Trust can be shattered easily, and like a precious piece of china, it's never quite the same once it's been broken.

By design or necessity, we have to trust our leaders, have faith in them, respect the rank (if not the person as well).

Recently, my leader shattered my trust completely. It was a simple act, so simple it seems quite stupid. I'd fueled the truck and he was helping me get turned around. It was dusk and he was using what I call "flapping fingers" instead of a proper hand signal. I made it known that I couldn't see his signals clearly.

In front of the station, he used the same flapping fingers gesture and backed me into a curb before blaming me in front of the whole crew.

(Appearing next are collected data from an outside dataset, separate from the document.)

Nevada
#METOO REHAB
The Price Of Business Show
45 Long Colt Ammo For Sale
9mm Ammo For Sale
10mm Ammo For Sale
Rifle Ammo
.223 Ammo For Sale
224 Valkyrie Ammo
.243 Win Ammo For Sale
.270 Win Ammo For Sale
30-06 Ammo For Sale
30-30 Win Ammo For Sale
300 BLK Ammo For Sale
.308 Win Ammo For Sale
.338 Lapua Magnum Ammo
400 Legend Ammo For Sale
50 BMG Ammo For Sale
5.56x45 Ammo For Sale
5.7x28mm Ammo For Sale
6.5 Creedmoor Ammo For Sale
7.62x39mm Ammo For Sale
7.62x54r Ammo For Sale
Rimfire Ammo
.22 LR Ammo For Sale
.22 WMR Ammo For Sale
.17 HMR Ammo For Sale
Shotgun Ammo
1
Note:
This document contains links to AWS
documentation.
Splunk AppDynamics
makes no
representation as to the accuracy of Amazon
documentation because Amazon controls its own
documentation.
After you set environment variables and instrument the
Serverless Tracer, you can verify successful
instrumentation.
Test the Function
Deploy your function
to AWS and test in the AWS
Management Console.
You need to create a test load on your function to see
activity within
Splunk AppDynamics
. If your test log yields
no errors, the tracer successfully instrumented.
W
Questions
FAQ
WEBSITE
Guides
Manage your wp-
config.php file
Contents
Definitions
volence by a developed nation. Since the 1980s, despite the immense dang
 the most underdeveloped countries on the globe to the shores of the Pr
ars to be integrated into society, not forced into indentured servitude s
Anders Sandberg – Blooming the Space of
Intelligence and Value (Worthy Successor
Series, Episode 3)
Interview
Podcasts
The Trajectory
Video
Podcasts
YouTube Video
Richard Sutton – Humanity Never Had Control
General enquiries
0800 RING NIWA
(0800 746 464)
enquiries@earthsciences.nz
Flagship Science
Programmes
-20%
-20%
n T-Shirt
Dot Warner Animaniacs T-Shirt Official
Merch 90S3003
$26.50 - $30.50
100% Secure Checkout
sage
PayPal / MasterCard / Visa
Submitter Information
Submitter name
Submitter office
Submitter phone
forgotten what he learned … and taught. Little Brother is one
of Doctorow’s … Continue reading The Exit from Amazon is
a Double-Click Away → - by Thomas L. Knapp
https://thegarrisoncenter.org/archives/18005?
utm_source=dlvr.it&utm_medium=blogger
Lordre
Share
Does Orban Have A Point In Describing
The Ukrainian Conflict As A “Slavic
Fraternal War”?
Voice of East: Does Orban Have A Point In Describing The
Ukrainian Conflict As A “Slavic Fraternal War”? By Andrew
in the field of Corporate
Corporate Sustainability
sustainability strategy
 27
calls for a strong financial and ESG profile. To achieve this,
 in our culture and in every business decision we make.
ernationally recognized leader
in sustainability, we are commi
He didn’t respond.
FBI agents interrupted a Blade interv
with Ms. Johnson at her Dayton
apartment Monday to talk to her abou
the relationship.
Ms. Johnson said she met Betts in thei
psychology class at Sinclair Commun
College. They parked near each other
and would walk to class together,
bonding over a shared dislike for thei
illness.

The trust was shattered right then and there.

I've been on the fence about this captain since he was moved here. He's recently promoted and has done so many things in his short time here that I truly question many of his actions daily. It's as if he can't draw the line between leader and friend. We have too many rookies here to have another friend. We need him to be a leader, a strong leader who can lead by example. We don't need another buddy who never removes his bluetooth and doesn't even notice when the tailboard man has wandered off.

Then again, what do I know? I should have just stopped the truck until he could use the proper signals. Next time, I will. Until then, I'll be damned if I'm going to buy curb cream for hitting a curb I couldn't see while my backer wasn't using the proper signals and never motioned for me to stop.

It will take a long time for me to ever trust him on a personal level again. The first building block of that trust would be owning up to the improper hand signals or apologizing for a callout in front of the whole crew. Captain or not, I'm not holding my breath for either of those.

Yes, it may seem petty to some. I'm still a girl, I'm supposed to be complicated to figure out. Welcome to the mind and thought process of Firelady.